Each of us took in what Camille had just done, and set to work attempting to emulate it. Every rider had their own approach and brought their distinctive style to the same wave, the points of difference were subtle and beautiful. Robby Swift rode with a determined confidence and polish, he could’ve fooled anyone into believing he had years of experience on this wave, rather, he had minutes of experience. Nevertheless, Robby was the sailor we followed out beyond the reef into deep water, to search for sets. He managed to get himself into a massive set-wave, airing that bowl section in a way was a little less critical than Camille’s approach, but arguably more powerful and definitely more picturesque. 

Antoine was flirting with disaster all day. And though I made it to the final over him, I felt that the top 4 seat was his to lose. In our semifinal together, he had so many shots-on-goal, spectacular waves of consequence ridden to the highest degree of commitment. I think he had the opportunity for a 10-point wave, and boosted an air that was possibly just too high to land.  Everything looked perfect in his angle of attack and the positioning of his body as he sailed above the entirety of a barreling section, some 20ft above the surface of the water, but in coming down his impact bounced his board and that moment of instability was precisely enough for Cloudbreak to pounce. Antoine lost all of his gear. 

Morgan sailed most like to a surfer, which is his his “M.O.”. No one seemed to understand the wave better, what it needed and in what places to a apply it. I didn’t see a single off-beat turn from him, and the result was extremely memorable. He didn’t break a single piece of kit, a feat in and of itself for a finalist. 

It’s insane how much a low tide will amp up the surf, allowing it to bare its teeth and even grow in size as if the swell is once again on the rise, and pulsing in. Cloudbreak seems to have a personality that shifts, ebbs and flows, multiple times in a day.
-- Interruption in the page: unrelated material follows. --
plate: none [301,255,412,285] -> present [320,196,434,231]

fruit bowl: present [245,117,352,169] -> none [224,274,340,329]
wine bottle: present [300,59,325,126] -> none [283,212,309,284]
The reading of those changes is crucial to navigating the wave as a surfer but as a windsurfer you must also read the sky. In a similar fashion to Maui, a prevailing tradewind direction provides for reliable sailing, but local rain squalls and competing sea breezes often change the attitude of the wind, amplifying it when the rains move in, then killing it as the downpour passes over the island. 

As the semifinal drew to its dying minutes, so too did the wind begin to soften. At this point, Antoine had broken everything, and was languishing on the reef out of contention. Robby Swift and I held our positions in the lineup, now jockeying for the last set likely to come in this heat. As we pushed each other to reach further up the reef, lines of swell started to materialize on the horizon and we were quickly climbing waves into the heart of the set. However the wind was siphoning away, slowly, as Robby and I both made unsuccessful bids for a wave; then all at once as the last waves of the set rolled beneath us. We could barely stand and the surrounding break was still and glassy. As competitors we made a vague show of holding positions and playing priority, but we both knew we were powerless to catch anything. After another minute, Robby and I looked at each other, looked upwind, looked at our watches, and Robby shouted to me: “We’re gonna surf in like 5 minutes!”  Riders don’t waste waves. And in less than five minutes we had slogged back to our support boats, ditched windsurf gear, fished out our surfboards from beneath a mountain of gear bags and jumped back into the water. Support skis drove us into the takeoff zone. From competitors to friends, we surfed a still and breathless double-overhead Cloud break until the sun dipped below the horizon. 

Everything occurred in what felt like the blink of eye. Three hours of epic windsurfing passed in a flash. What began in stillness ended in stillness, but echoes of that energy, speed and soaring height will continue to exist in our memories forever.